While Circuit City is out making excuses for its dismal performance, blaming the American consumer for not spending enough, Best Buy has left its competitors in the dust, seeking out new customers in countries like Canada and China.
Everyone else is fretting about the Canadian dollar now surpassing the U.S. dollar in value. Everyone but Best Buy, that is. Now every dollar the company earns in Canada is worth more than it was when it converts them back into U.S. dollar-denominated profits.
Five years ago, BBY’s operating profits in Canada were just around .5% of its sales. Now they are reaching 4%. That may not seem like a lot to the naked eye, Cramer said, but it's actually huge expansion. And the retailer recently bought a chain of electronic stores in China called Five Star, further expanding its international footprint. Best Buy is by no means a true ROW (rest-of-world) player, but it is aspiring to be one, and that’s just fine by Cramer. Right now the company’s sales are about 80% domestic and 20% international. Those sales are expected to be split 50/50 by 2010 – a “pretty swift” change, Cramer said.
Best Buy is also casting an eye on countries like Turkey and Mexico. The company’s big picture strategy is clearly to take what it has learned about doing business in the U.S. and apply that to foreign countries, Cramer said. And it’s not a bad strategy, considering its 16.3% gain in same-store sales. “That’s not a number that you need to make excuses for.”
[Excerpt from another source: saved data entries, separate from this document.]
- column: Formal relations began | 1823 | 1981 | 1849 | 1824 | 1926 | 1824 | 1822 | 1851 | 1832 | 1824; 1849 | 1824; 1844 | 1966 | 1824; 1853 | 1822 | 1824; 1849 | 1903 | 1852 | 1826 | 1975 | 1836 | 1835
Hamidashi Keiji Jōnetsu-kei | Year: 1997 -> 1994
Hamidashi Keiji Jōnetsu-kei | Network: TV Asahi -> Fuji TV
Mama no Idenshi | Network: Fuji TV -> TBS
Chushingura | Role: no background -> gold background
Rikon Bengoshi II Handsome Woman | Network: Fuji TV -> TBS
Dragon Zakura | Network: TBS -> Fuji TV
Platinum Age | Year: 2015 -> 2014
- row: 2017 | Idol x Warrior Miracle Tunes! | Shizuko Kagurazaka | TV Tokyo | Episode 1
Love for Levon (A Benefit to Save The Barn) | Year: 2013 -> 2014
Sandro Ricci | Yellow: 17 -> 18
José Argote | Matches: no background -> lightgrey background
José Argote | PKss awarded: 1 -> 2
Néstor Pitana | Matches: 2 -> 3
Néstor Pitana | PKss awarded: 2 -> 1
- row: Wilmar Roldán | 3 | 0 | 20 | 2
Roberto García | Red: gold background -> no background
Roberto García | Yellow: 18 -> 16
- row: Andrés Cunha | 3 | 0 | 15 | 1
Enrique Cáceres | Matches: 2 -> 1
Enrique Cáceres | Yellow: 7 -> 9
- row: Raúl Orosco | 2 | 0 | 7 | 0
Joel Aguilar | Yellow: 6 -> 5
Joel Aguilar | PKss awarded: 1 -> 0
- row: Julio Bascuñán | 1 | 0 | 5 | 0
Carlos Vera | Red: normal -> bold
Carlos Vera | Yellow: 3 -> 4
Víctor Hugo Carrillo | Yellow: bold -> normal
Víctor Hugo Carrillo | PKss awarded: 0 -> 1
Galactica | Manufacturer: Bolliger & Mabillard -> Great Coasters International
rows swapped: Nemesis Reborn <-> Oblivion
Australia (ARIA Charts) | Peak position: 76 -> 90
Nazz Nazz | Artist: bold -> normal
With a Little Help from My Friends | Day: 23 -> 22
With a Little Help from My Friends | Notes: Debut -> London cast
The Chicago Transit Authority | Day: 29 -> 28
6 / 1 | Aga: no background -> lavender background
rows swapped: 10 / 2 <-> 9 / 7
But BBY is still first and foremost an American company. It needed last week’s rate cut and Cramer thinks its American business won’t suffer because television, game and navigation system prices are all holding up well and in strong demand. Also, Best Buy’s board just approved a $5.5 billion buyback and it currently has $2.9 billion of that left. With a $22 billion market cap, the remainder of the buyback alone is enough to repurchase 13% of the company. “That is good enough reason to own Best Buy,” Cramer said.
But the bottom line is that if investors are sick of low growth in the U.S. they can put their money in companies that fail and then make excuses – or they can can stick with a name like Best Buy, which makes sure it doesn’t have to make excuses.